#### Dokument źródłowy
━━━━━━

Tomasz Siemoniak zarzucił Antoniemu Macierewiczowi, ze ten przyjmował tzw ,,przyjaciela Rosji\'\' Rohrabechera. Były szef MON odniósł się do tych zarzutów – Ciekawe co kierowało R. Schnepfem i politykami PO, że na szefa „Poland Caucus” lansowali prorosyjskiego M. Grimma, w 2015 osadzonego za oszustwa -napisał.
– Dlaczego prezes Kaczyński i Macierewicz wbrew ostrzeżeniu Ambasady RP w USA podejmowali znanego "przyjaciela Rosji" kongresmena Rohrabachera? Przyjechał wtedy do Warszawy prosto z Moskwy. Dziś jest w centrum uwagi śledczych przez bliskie kontakty z aresztowaną Butiną - napisał na Twitterze Tomasz Siemoniak.

━━━━━━

#### Dane
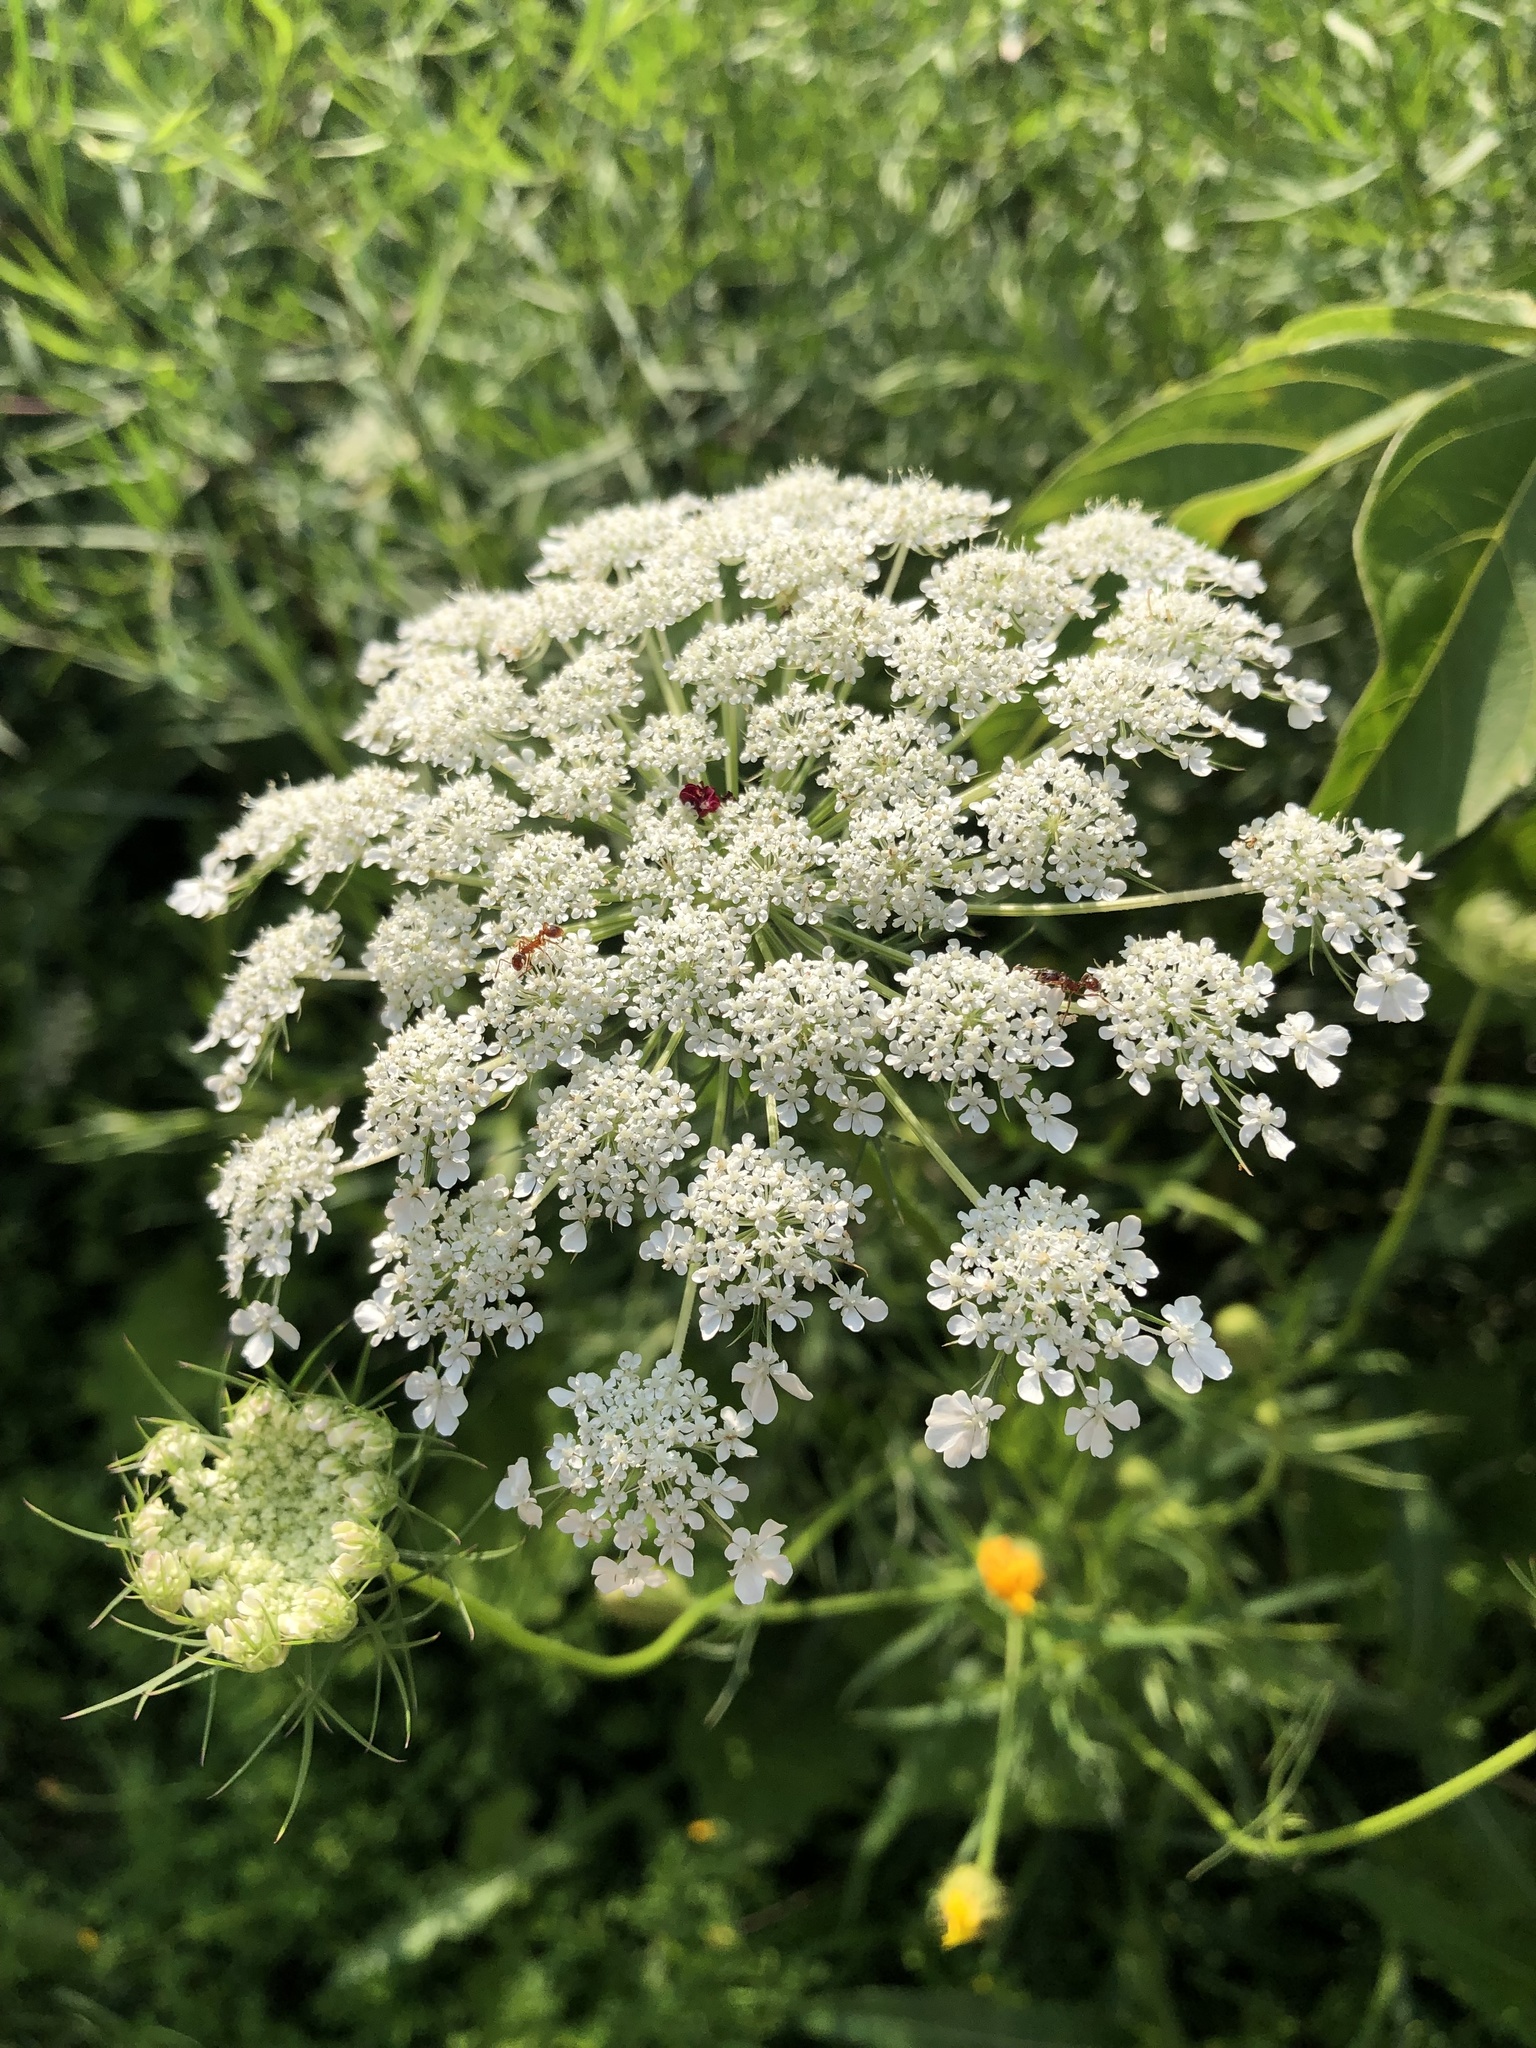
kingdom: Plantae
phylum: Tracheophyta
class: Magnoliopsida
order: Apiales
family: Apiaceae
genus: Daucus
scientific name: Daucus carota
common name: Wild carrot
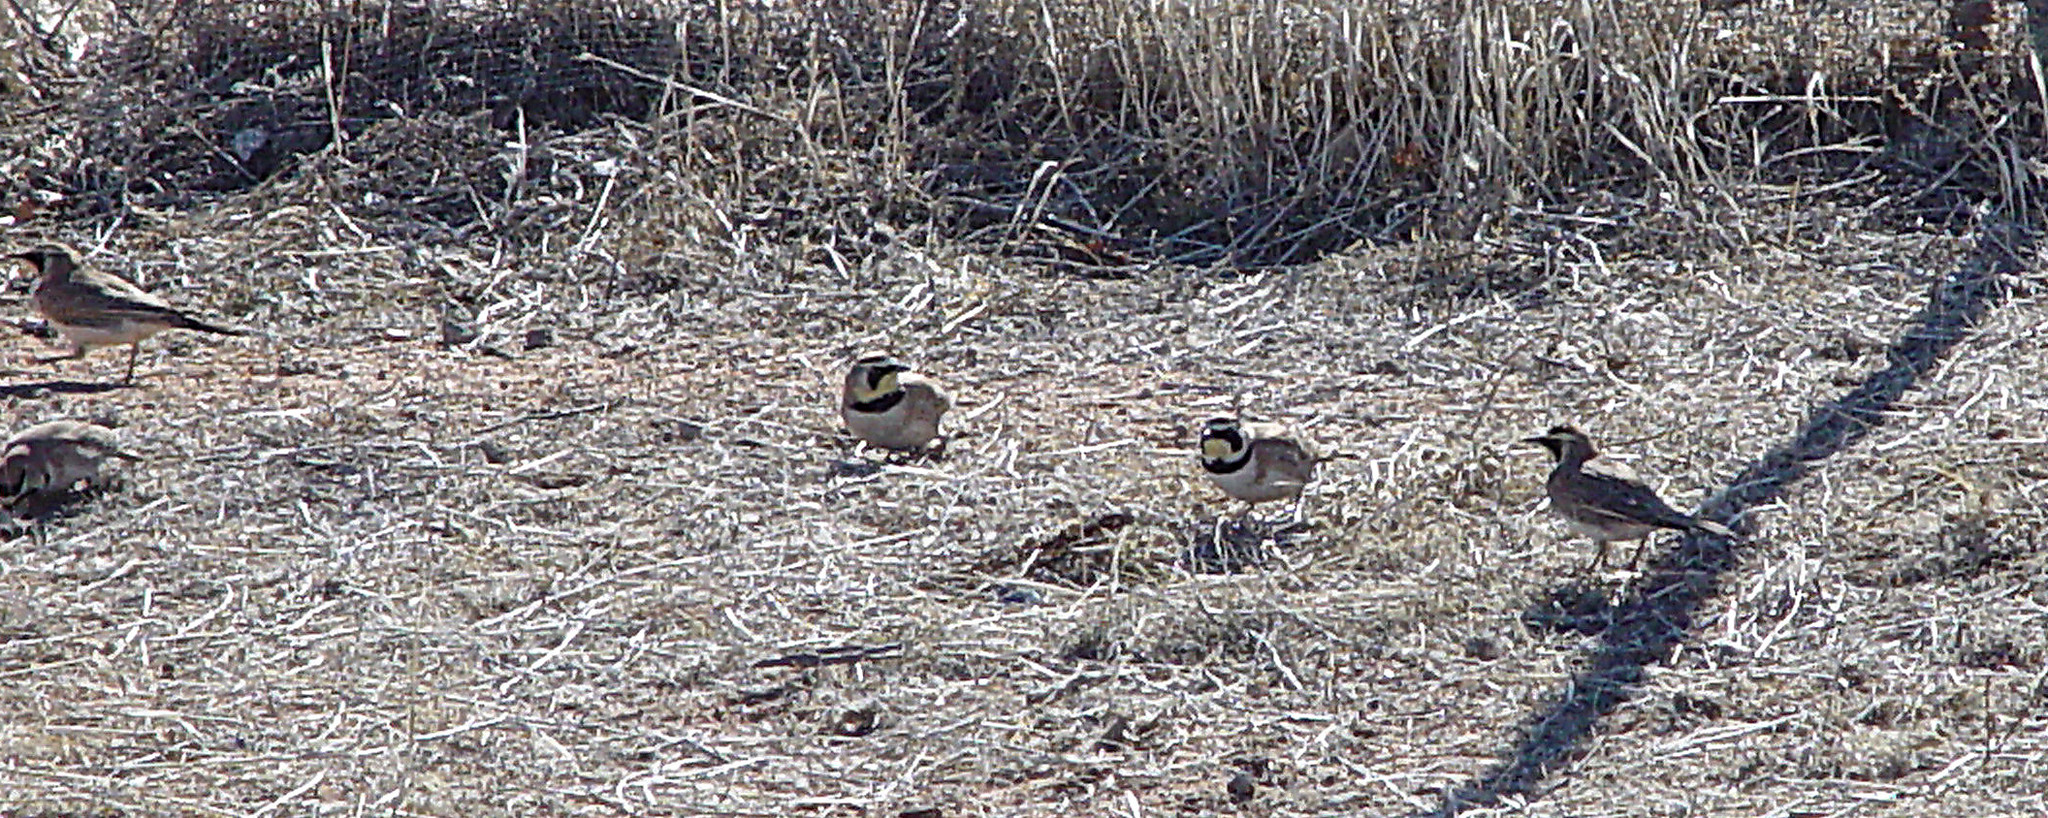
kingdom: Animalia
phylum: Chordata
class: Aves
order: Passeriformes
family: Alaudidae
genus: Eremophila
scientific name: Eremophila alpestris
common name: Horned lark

━━━━━━

#### Cel
Jak brzmi fragment tekstu o sporze Siemoniaka z Macierewiczem, który zaczyna się od słów zawierających „Tomasz Siemoniak zarzucił” i kończy na „Twitterze Tomasz Siemoniak.”, jeśli zmienisz w nim „Twitterze” na „Facebooku”?

#### Wykonane zadanie
Tomasz Siemoniak zarzucił Antoniemu Macierewiczowi, ze ten przyjmował tzw ,,przyjaciela Rosji\'\' Rohrabechera. Były szef MON odniósł się do tych zarzutów – Ciekawe co kierowało R. Schnepfem i politykami PO, że na szefa „Poland Caucus” lansowali prorosyjskiego M. Grimma, w 2015 osadzonego za oszustwa -napisał.
– Dlaczego prezes Kaczyński i Macierewicz wbrew ostrzeżeniu Ambasady RP w USA podejmowali znanego "przyjaciela Rosji" kongresmena Rohrabachera? Przyjechał wtedy do Warszawy prosto z Moskwy. Dziś jest w centrum uwagi śledczych przez bliskie kontakty z aresztowaną Butiną - napisał na Facebooku Tomasz Siemoniak.